_Data records_
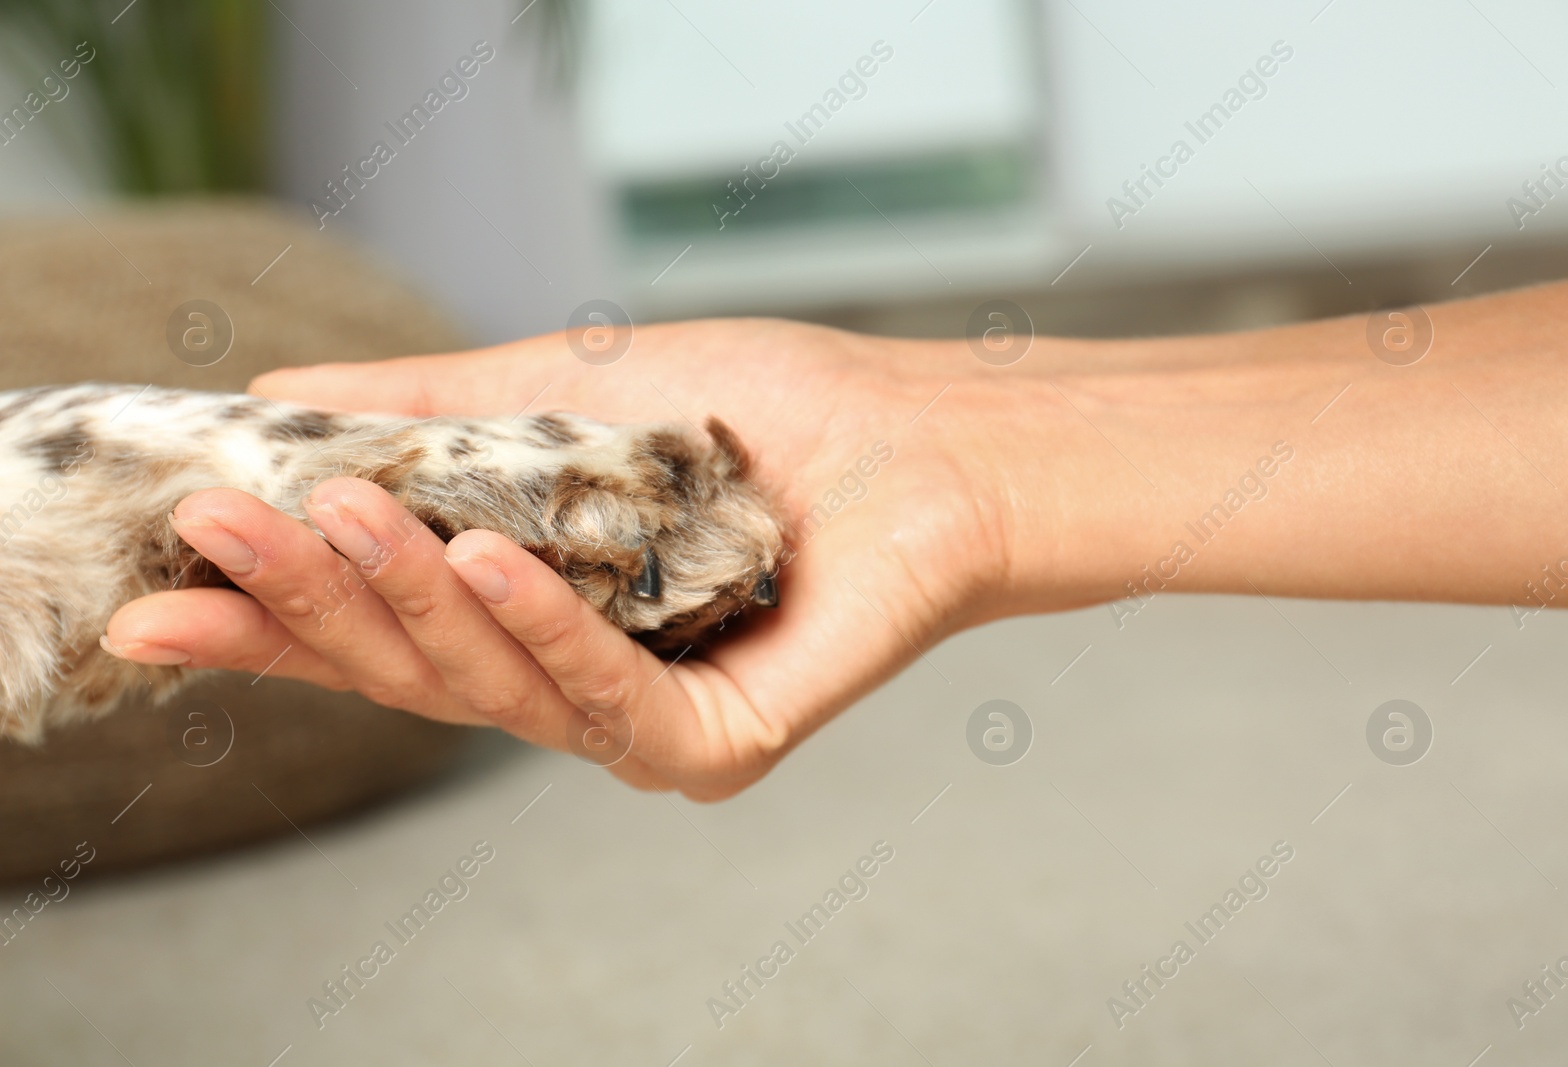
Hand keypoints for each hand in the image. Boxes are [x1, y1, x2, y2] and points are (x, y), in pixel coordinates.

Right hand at [104, 319, 1028, 798]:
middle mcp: (574, 689)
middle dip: (304, 602)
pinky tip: (486, 557)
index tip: (157, 590)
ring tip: (337, 511)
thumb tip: (269, 399)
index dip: (268, 618)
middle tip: (212, 525)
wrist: (923, 439)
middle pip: (414, 669)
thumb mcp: (560, 393)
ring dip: (404, 599)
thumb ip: (425, 413)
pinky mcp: (718, 745)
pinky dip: (544, 630)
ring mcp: (642, 727)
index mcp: (530, 620)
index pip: (380, 634)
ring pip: (492, 689)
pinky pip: (609, 703)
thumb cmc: (760, 416)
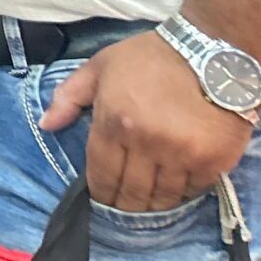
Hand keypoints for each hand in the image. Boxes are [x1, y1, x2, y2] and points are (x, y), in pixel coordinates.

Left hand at [41, 29, 252, 210]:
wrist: (214, 53)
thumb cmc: (150, 58)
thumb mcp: (100, 67)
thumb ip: (68, 97)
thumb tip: (45, 125)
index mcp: (115, 121)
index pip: (102, 173)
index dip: (101, 191)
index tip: (101, 198)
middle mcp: (147, 144)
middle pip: (132, 192)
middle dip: (124, 205)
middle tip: (124, 208)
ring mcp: (182, 155)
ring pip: (163, 197)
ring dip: (153, 204)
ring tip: (148, 204)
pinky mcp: (214, 162)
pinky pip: (193, 191)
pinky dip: (183, 193)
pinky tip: (176, 189)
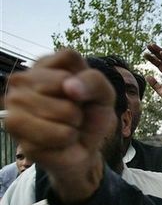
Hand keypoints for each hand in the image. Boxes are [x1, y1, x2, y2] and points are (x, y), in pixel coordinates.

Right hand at [5, 50, 114, 203]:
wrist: (83, 148)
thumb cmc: (90, 116)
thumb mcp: (104, 94)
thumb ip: (94, 81)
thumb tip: (69, 87)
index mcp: (45, 64)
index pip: (68, 56)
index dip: (85, 78)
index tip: (83, 92)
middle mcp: (22, 79)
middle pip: (65, 83)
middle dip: (80, 103)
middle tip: (74, 113)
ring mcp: (14, 102)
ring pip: (63, 110)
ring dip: (74, 124)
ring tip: (67, 126)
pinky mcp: (15, 128)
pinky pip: (59, 134)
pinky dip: (68, 140)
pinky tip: (59, 141)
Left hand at [144, 44, 161, 110]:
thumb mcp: (160, 90)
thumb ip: (154, 83)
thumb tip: (147, 76)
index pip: (158, 64)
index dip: (152, 59)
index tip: (144, 54)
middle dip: (155, 52)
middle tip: (148, 45)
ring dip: (160, 51)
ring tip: (152, 46)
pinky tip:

_What to do_
Reproduce the data verbatim and omit each image.

_Response below_
Hand keypoints for each hand in the image. Boxes are [x1, y1, x2, y2] and points are (x, y), in pixel coordinates.

Right hand at [104, 319, 1028, 798]:
middle mcp: (574, 689)
middle dip: (304, 602)
pinky tip: (486, 557)
index tip: (157, 590)
ring tip: (337, 511)
thumb tip: (269, 399)
index dip: (268, 618)
middle tip: (212, 525)
wrist: (923, 439)
middle pip: (414, 669)
thumb mcp: (560, 393)
ring dip: (404, 599)
thumb ip: (425, 413)
pinky mcp: (718, 745)
pinky dip: (544, 630)
ring mcp: (642, 727)
index mcp: (530, 620)
index pip: (380, 634)
ring pip: (492, 689)
pinky pip: (609, 703)
thumb cmc: (760, 416)
Hand keypoints for each hand in the image. Boxes are [x1, y1, x2, y2] and points are (x, y), in pixel coordinates.

Left hand at [41, 29, 252, 210]:
wrist: (214, 53)
thumb cmc: (150, 58)
thumb mcp: (100, 67)
thumb ip: (68, 97)
thumb tip: (45, 125)
index mcp: (115, 121)
index pip: (102, 173)
index dip: (101, 191)
index tip: (101, 198)
middle mcp: (147, 144)
middle pip: (132, 192)
middle dip: (124, 205)
middle tip: (124, 208)
ring mcp: (182, 155)
ring pip: (163, 197)
ring dip: (153, 204)
ring tip: (148, 204)
pinky mcp: (214, 162)
pinky pip: (193, 191)
pinky dip: (183, 193)
pinky tip: (176, 189)
Hand keypoints for each hand in the image. Boxes are [x1, y1, x2, y2] and points are (x, y), in pixel coordinates.

Right hand at [5, 50, 114, 203]:
wrist: (83, 148)
thumb cmc: (90, 116)
thumb mcp: (104, 94)
thumb ip: (94, 81)
thumb tip: (69, 87)
index mcp: (45, 64)
index pip: (68, 56)
index dip: (85, 78)
index tip: (83, 92)
middle mcp: (22, 79)
middle pip: (65, 83)
middle dip: (80, 103)
middle tip: (74, 113)
ring mcp: (14, 102)
ring pip: (63, 110)
ring dip: (74, 124)
ring tip: (67, 126)
pinky mcp: (15, 128)
pinky pip: (59, 134)
pinky dip: (68, 140)
pinky tip: (59, 141)
Left hand at [144, 44, 161, 110]:
thumb mcp: (160, 90)
thumb ip: (154, 83)
thumb tip: (147, 76)
index pip: (158, 64)
index dip: (152, 59)
index tip: (144, 54)
middle dip: (155, 52)
middle tip: (148, 45)
ring dip: (160, 51)
ring tip: (152, 46)
pinky tip:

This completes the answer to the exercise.